Untuk, Rukmini Chamim
Djl. Gadjah Mada Utara No. 10Ni, kabar ada baik. Sedjak April lalu
mendapat promosi djadi Adjudan Pak
Nas. Lupa memberitahu, aku menetap
di Djakarta -/+ 1 tahun sampai masa
tugas habis. Tinggal di paviliun rumah
Pak Nas bersama rekan.Di sini senang. Putri Pak Nas bernama
Ade lutju sekali. Ingin lain waktu nanti
kuperkenalkannja padamu. Balas surat
di alamat badju surat, ja. Djika sibuk,
tak perlu buru-buru.Djaga kesehatanmu & djangan sampai
sakit.Dari, Pierre
Aku membaca sekali lagi surat yang kemarin Pierre kirim dengan alamat yang berbeda.
Jika dingat-ingat, waktu memang bergulir begitu cepat. Tidak terasa aku dan Pierre telah melalui banyak hal bersama.

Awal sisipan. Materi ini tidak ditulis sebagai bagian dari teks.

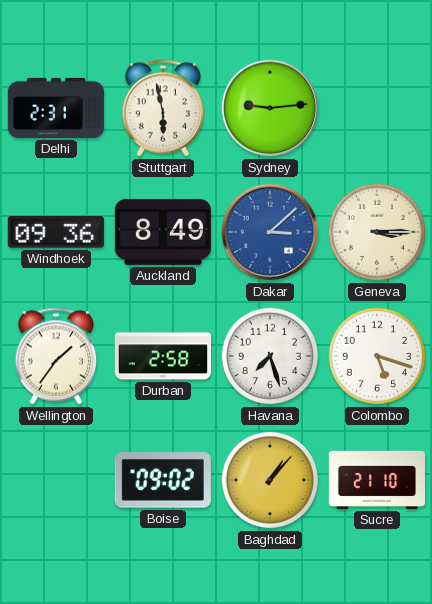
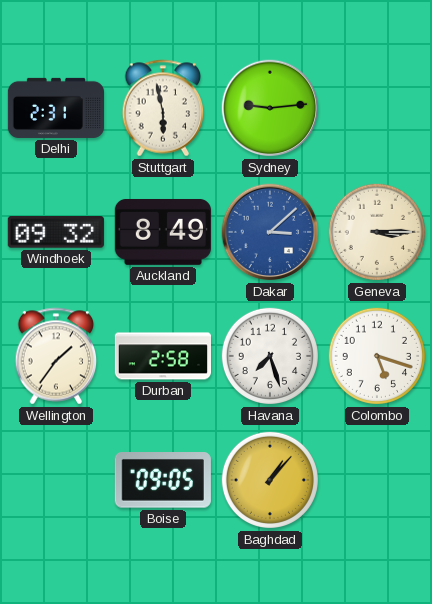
Windhoek: 09:36 -> 09:32
Boise: 09:02 -> 09:05
Sucre: 21:10 -> none
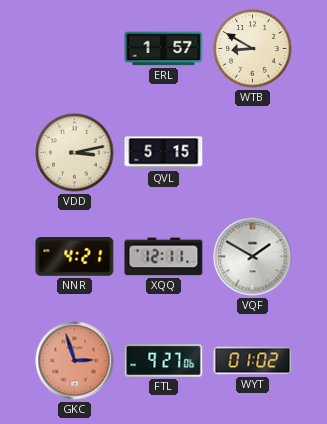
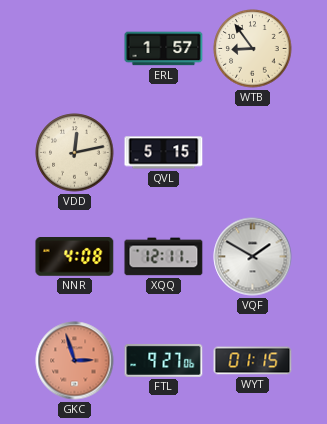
WTB: 8:50 -> 8:54
VDD: 3:13 -> 12:13
NNR: 4:21 -> 4:08
WYT: 01:02 -> 01:15
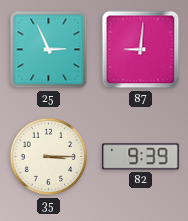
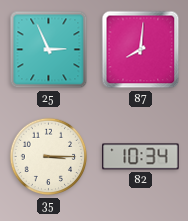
87: 9:01 -> 8:01
82: 9:39 -> 10:34
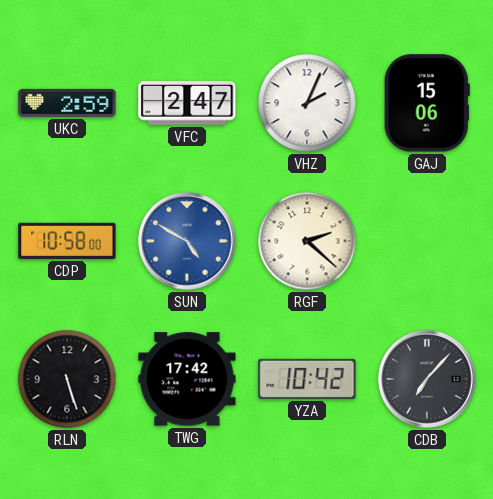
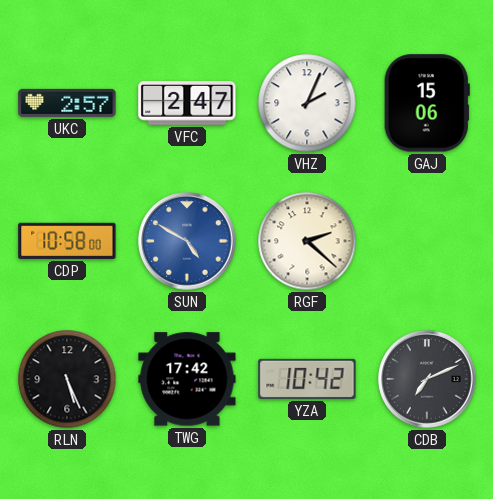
UKC: 2:59 -> 2:57
RLN: 5:27 -> 5:26
CDB: 7:07 -> 7:11
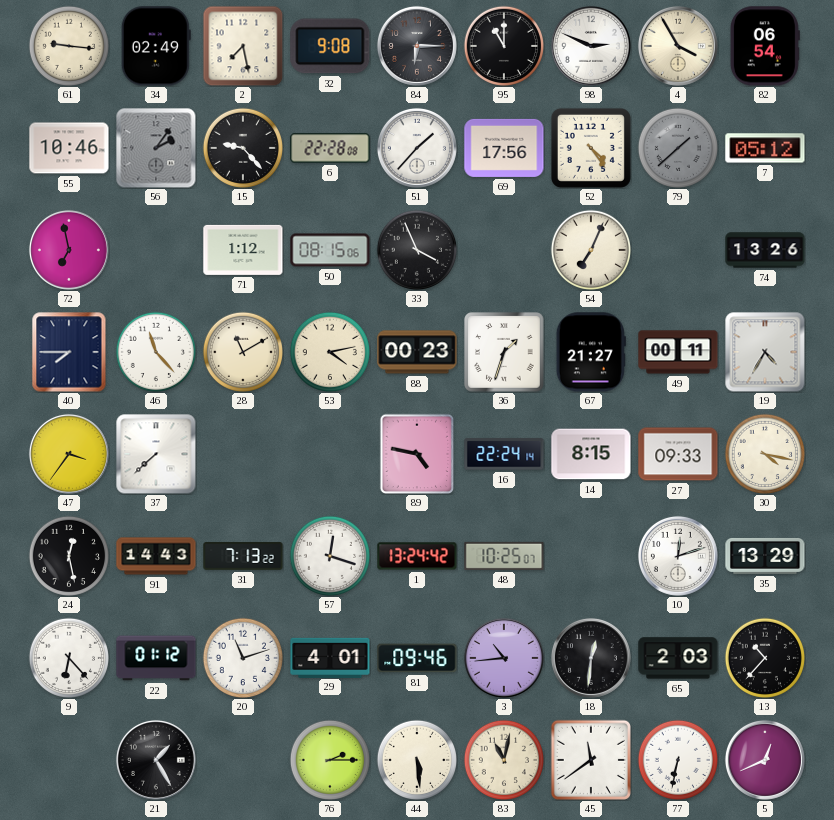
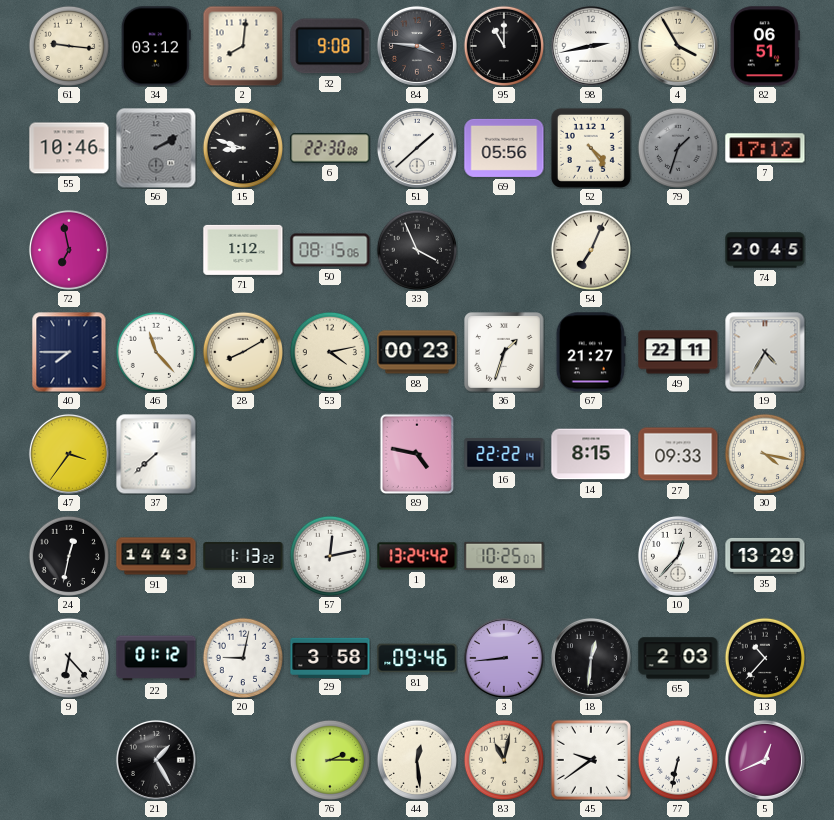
34: 02:49 -> 03:12
2: 7:28 -> 8:01
84: 6:15 -> 3:46
98: 2:49 -> 2:43
82: 06:54 -> 06:51
56: 2:06 -> 2:10
15: 9:23 -> 8:48
6: 22:28 -> 22:30
51: 1:37 -> 1:38
69: 17:56 -> 05:56
79: 1:38 -> 1:33
7: 05:12 -> 17:12
74: 13:26 -> 20:45
28: 11:10 -> 8:10
49: 00:11 -> 22:11
16: 22:24 -> 22:22
24: 12:28 -> 12:32
31: 7:13 -> 1:13
57: 12:18 -> 12:13
10: 12:12 -> 12:37
20: 11:12 -> 9:02
29: 4:01 -> 3:58
3: 10:44 -> 8:44
44: 5:29 -> 12:29
45: 11:39 -> 9:39
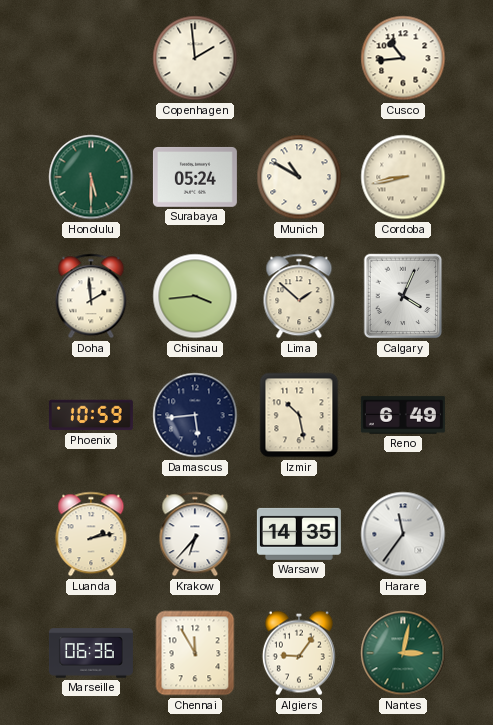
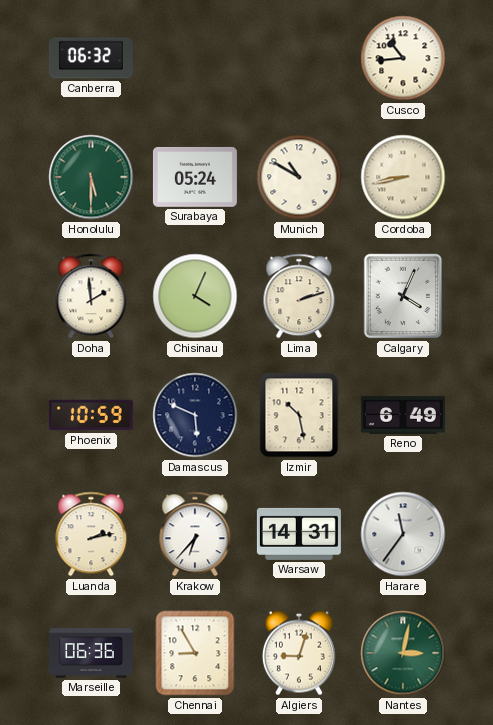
Canberra: none -> 06:32
Copenhagen: 1:59 -> none
Chisinau: 3:44 -> 4:04
Lima: 1:52 -> 2:12
Damascus: 5:44 -> 5:49
Warsaw: 14:35 -> 14:31
Chennai: 11:55 -> 8:55
Algiers: 9:06 -> 9:03
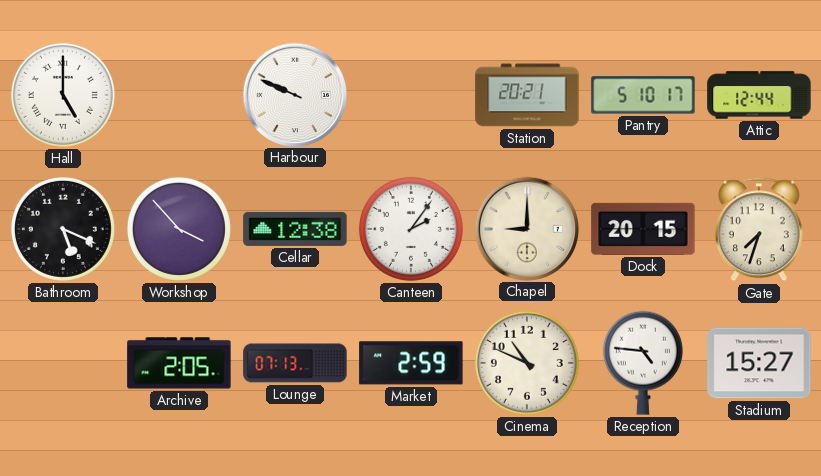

Tiga bulan terakhir, Pierre tidak datang ke Medan. Aku mengerti, perjalanan ke Medan mungkin memakan waktu cukup lama serta Pierre pun memiliki kesibukan sendiri entah masalah pekerjaan atau waktu yang ia sisihkan untuk keluarganya di Semarang. Meski sudah jarang sekali bertemu, kami tetap rajin berkomunikasi melalui surat. Aku mengirimkan surat untuknya dan begitu juga sebaliknya.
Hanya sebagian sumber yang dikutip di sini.